[Records from a dataset]

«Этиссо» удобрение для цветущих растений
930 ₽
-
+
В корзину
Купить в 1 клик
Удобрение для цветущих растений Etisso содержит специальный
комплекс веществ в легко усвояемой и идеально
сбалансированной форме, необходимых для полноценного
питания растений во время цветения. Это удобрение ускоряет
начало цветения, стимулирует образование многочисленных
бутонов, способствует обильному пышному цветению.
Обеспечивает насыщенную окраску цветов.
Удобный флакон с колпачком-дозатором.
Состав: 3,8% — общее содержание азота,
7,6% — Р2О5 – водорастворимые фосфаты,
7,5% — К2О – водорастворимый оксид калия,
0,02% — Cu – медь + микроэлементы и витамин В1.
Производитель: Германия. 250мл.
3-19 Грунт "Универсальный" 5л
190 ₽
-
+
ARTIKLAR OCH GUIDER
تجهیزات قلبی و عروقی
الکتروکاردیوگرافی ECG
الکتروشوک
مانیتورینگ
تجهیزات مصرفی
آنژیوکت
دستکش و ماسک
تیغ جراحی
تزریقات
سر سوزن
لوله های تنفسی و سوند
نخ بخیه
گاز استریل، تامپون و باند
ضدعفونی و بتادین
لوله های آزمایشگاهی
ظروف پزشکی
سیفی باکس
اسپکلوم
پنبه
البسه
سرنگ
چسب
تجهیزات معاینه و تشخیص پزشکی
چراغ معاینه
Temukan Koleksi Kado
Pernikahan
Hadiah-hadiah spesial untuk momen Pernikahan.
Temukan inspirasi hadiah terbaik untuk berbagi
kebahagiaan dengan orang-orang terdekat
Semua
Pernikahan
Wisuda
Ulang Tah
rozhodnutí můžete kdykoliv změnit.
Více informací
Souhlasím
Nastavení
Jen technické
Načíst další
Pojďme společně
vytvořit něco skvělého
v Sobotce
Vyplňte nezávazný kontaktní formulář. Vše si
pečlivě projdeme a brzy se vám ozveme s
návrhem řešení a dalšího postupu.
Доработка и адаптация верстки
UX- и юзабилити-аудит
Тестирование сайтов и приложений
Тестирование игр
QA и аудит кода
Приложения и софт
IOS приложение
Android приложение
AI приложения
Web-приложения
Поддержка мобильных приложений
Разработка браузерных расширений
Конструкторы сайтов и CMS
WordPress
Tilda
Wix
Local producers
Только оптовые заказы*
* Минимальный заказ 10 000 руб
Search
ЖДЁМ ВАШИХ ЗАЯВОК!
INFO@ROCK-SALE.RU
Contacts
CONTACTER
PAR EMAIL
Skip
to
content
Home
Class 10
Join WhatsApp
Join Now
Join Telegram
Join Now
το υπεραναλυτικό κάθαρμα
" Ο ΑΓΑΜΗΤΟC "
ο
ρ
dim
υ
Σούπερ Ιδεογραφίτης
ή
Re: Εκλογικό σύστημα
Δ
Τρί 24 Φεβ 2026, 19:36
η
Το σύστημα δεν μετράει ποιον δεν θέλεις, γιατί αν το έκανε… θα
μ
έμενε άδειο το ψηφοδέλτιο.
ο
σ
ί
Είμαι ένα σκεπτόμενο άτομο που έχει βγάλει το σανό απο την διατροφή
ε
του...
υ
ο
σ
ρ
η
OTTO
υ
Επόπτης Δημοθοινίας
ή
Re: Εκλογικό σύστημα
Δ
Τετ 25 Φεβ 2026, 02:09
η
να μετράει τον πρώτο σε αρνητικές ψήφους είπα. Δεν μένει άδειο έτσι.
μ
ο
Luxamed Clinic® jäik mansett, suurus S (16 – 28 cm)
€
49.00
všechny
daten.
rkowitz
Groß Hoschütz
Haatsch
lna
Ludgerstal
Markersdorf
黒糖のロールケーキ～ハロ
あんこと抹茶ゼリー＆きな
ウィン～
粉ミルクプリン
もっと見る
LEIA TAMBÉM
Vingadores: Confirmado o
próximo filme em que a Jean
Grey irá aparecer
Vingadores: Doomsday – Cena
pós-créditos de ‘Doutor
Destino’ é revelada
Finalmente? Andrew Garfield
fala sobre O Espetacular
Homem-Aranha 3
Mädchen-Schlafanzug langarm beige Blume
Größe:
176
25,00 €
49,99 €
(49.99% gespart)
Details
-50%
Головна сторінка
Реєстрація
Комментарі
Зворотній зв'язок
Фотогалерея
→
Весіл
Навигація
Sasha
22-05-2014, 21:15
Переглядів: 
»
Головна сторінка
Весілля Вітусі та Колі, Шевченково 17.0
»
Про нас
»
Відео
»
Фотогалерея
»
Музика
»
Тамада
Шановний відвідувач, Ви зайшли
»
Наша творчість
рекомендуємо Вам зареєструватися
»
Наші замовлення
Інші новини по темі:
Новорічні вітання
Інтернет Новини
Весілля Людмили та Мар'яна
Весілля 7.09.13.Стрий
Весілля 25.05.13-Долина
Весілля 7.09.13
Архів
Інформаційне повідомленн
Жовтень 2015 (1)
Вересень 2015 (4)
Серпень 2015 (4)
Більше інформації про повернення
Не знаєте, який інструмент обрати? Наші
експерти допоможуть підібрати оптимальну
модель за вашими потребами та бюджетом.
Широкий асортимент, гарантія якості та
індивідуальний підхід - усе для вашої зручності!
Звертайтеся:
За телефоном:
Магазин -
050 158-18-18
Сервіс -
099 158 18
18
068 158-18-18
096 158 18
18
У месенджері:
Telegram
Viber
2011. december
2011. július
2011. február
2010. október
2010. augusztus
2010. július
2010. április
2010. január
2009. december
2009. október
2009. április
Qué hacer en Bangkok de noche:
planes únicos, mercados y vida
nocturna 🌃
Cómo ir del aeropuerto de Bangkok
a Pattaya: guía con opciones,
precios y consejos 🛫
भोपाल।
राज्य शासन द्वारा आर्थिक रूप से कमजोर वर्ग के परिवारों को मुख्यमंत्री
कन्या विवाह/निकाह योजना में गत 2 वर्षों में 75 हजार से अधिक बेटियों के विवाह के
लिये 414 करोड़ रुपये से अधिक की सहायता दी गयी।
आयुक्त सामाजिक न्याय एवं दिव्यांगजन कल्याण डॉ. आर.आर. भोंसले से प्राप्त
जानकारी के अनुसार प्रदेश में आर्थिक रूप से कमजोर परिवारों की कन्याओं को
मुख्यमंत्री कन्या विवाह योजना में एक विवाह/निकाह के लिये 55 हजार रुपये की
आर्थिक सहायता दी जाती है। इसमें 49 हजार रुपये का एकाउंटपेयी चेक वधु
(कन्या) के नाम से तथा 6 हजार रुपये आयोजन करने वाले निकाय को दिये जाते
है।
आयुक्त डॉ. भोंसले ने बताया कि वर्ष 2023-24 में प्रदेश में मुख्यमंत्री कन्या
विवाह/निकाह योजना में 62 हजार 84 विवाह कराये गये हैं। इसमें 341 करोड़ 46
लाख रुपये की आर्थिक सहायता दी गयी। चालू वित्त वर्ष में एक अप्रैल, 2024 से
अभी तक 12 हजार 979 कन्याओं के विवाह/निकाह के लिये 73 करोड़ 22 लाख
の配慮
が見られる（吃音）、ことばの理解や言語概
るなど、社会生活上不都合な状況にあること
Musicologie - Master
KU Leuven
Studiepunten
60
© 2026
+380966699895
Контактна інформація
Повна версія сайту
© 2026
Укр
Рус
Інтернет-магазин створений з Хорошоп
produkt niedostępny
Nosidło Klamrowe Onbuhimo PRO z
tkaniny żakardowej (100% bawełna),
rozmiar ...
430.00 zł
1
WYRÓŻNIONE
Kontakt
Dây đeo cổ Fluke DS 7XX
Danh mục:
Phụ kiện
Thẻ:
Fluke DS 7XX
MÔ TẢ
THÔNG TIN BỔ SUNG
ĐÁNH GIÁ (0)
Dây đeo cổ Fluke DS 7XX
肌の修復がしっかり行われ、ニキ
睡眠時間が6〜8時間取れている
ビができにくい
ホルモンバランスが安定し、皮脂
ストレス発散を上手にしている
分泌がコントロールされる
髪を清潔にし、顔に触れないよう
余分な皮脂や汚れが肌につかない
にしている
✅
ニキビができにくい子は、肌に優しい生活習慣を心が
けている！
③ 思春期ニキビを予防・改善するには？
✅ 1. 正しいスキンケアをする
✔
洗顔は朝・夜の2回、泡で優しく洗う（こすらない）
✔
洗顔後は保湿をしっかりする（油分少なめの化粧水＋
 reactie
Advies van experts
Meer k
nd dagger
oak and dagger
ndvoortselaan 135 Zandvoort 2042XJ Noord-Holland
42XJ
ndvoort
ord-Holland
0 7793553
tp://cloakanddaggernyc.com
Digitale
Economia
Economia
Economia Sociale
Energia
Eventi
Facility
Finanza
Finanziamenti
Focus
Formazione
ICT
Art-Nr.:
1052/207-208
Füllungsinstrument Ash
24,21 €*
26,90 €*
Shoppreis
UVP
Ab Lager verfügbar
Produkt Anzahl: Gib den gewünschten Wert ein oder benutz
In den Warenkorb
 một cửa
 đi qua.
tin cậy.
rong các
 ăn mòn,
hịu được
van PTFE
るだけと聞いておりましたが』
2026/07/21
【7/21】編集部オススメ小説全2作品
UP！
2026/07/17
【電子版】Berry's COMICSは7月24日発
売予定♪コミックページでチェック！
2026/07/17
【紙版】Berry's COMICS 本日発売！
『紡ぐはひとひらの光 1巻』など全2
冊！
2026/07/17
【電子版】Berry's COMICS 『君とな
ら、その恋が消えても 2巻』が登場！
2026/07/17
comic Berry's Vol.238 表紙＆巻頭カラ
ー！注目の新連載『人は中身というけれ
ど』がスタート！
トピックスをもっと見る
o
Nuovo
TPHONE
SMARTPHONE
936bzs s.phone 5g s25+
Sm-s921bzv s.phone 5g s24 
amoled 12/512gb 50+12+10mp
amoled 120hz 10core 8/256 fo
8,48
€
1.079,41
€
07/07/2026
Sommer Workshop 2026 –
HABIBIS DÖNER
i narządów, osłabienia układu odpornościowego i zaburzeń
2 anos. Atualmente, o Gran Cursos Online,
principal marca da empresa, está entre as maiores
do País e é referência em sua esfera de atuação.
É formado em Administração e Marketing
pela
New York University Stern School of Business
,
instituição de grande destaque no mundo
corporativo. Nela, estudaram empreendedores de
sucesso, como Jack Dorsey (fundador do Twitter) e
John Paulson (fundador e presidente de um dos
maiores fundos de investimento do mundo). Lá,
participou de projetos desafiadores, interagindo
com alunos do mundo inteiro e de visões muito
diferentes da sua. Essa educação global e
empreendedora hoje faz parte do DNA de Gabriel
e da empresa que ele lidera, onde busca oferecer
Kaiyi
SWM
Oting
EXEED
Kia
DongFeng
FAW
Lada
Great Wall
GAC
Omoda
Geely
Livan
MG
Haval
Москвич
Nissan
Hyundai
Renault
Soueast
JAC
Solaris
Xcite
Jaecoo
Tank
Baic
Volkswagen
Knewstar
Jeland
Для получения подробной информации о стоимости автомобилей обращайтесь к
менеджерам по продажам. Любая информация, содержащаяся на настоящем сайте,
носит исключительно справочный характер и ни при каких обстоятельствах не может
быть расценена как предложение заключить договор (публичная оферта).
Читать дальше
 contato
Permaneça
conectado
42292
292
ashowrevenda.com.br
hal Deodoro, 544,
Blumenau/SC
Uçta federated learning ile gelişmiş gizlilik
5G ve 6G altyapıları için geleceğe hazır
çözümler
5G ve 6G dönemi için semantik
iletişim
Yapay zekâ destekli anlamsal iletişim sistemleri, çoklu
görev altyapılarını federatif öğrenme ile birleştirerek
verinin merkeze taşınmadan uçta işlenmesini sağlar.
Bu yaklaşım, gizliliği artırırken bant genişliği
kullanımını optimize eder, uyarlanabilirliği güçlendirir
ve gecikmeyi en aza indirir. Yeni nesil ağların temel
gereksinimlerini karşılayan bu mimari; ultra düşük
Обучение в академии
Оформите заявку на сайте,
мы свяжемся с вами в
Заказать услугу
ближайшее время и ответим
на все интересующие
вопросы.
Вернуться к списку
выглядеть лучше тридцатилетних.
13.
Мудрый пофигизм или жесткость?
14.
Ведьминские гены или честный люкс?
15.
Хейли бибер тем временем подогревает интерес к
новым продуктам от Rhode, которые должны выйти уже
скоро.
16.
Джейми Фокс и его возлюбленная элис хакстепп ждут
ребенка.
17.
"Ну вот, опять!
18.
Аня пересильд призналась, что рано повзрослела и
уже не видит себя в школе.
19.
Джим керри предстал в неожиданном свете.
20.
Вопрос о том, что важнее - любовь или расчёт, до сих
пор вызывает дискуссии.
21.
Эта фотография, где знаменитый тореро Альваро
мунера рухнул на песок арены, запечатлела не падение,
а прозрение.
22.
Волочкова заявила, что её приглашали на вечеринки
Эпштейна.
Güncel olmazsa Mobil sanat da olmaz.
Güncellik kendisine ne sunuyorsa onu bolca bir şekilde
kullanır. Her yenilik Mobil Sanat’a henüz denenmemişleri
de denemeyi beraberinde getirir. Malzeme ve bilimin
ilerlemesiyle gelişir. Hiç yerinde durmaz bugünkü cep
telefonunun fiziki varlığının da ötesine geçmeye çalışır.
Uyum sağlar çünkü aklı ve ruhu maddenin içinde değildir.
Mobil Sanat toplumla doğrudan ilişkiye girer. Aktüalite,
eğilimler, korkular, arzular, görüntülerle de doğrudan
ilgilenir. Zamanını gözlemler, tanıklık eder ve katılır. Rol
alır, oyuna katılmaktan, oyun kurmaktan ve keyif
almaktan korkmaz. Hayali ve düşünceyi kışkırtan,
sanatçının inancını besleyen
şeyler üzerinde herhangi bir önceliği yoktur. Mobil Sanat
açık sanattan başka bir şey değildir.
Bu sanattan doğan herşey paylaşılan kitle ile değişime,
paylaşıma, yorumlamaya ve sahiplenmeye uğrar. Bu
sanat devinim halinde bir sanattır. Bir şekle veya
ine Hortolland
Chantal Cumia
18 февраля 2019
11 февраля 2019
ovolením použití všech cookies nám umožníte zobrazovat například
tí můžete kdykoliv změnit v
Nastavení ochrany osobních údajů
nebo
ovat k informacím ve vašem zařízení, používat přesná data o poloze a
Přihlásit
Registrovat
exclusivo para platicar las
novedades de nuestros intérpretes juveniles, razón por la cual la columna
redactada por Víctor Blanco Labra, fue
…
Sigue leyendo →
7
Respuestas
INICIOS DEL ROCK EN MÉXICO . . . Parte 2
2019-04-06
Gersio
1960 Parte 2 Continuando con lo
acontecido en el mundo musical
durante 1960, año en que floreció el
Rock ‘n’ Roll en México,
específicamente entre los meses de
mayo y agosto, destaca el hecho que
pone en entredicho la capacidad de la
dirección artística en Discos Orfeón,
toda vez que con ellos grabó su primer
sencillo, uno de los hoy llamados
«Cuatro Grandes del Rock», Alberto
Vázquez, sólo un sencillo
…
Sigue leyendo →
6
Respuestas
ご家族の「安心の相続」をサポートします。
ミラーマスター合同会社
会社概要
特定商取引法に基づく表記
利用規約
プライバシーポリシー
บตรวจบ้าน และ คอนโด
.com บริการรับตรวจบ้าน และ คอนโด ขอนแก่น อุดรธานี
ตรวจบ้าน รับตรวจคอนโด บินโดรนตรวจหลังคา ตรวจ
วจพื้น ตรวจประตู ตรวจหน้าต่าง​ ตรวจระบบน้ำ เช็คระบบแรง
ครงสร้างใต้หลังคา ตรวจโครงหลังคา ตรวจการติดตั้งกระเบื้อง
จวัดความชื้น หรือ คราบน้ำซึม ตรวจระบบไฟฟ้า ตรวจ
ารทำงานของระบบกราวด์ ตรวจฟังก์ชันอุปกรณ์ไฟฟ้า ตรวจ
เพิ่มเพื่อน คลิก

_What needs to be done:_
Rewrite the lines from the first one up to and including the line with "Android приложение", replacing "Тестирование" with "Проверка" and leaving everything else unchanged.

_Response below:_
«Этиссо» удобрение для цветущих растений
930 ₽
-
+
В корзину
Купить в 1 клик
Удобрение для цветущих растений Etisso содержит специальный
комплекс веществ в легко усвояемой и идеально
сбалансированной форме, необходимых для полноценного
питания растений во время цветения. Это удобрение ускоряет
начало цветения, стимулирует образование многочисленных
бутонов, способствует обильному пышному цветению.
Обеспечивает насыщенную окраску цветов.
Удобный флакон с колпачком-дозатором.
Состав: 3,8% — общее содержание азота,
7,6% — Р2О5 – водорастворимые фосфаты,
7,5% — К2О – водорастворимый оксид калия,
0,02% — Cu – медь + микроэлементы и витамин В1.
Производитель: Германия. 250мл.
3-19 Грунт "Универсальный" 5л
190 ₽
-
+
ARTIKLAR OCH GUIDER
تجهیزات قلبی و عروقی
الکتروکاردیوگرافی ECG
الکتروشوک
مانیتورینگ
تجهیزات مصرفی
آنژیوکت
دستکش و ماسک
تیغ جراحی
تزریقات
سر سوزن
لوله های تنفسی و سوند
نخ بخیه
گاز استریل، تامپون و باند
ضدعفونی و بتادین
لوله های آزمایشگاهی
ظروف پزشکی
سیفی باکس
اسپکلوم
پنبه
البسه
سرنگ
چسب
تجهیزات معاینه و تشخیص پزشکی
چراغ معاینه
Temukan Koleksi Kado
Pernikahan
Hadiah-hadiah spesial untuk momen Pernikahan.
Temukan inspirasi hadiah terbaik untuk berbagi
kebahagiaan dengan orang-orang terdekat
Semua
Pernikahan
Wisuda
Ulang Tah
rozhodnutí můžete kdykoliv změnit.
Více informací
Souhlasím
Nastavení
Jen technické
Načíst další
Pojďme společně
vytvořit něco skvělého
v Sobotce
Vyplňte nezávazný kontaktní formulář. Vše si
pečlivě projdeme a brzy se vám ozveme s
návrhem řešení a dalšího postupu.
Доработка и адаптация верстки
UX- и юзабилити-аудит
Проверка сайтов и приложений
Проверка игр
QA и аудит кода
Приложения и софт
IOS приложение
Android приложение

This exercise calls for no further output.